## What to produce
Return the lines of the material unchanged, from the line containing "Χρήσιμες Σελίδες" through the line containing "ικανοποιημένοι με αυτό.", both included.

---------- Data

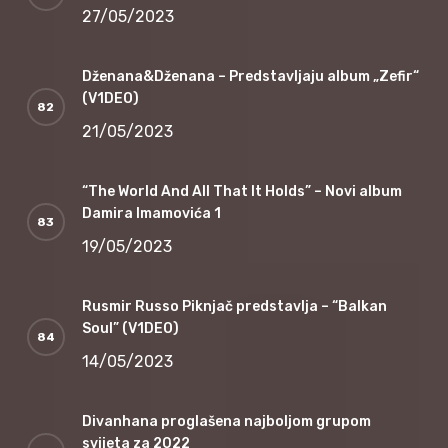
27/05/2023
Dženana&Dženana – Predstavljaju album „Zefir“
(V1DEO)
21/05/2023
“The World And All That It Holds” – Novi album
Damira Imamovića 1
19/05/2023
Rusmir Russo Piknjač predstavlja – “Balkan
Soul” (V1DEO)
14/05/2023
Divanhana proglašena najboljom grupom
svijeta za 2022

--------------------
---------- Data

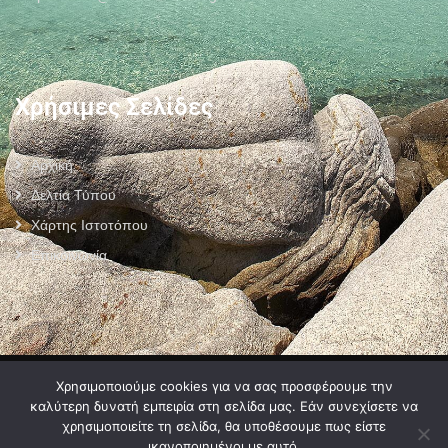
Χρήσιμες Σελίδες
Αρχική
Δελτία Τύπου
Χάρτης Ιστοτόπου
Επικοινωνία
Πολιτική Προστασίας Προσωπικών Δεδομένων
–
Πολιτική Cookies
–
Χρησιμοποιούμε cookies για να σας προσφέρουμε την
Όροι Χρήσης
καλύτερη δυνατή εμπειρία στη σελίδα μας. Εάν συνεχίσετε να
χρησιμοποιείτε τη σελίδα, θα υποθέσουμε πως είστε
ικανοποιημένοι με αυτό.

--------------------

## Written solution
Χρήσιμες Σελίδες
Αρχική
Δελτία Τύπου
Χάρτης Ιστοτόπου
Επικοινωνία
Πολιτική Προστασίας Προσωπικών Δεδομένων
–
Πολιτική Cookies
–
Χρησιμοποιούμε cookies για να σας προσφέρουμε την
Όροι Χρήσης
καλύτερη δυνατή εμπειρία στη σελίδα μας. Εάν συνεχίσετε να
χρησιμοποιείτε τη σελίδα, θα υποθέσουμε πως είστε
ικανοποιημένοι με αυτό.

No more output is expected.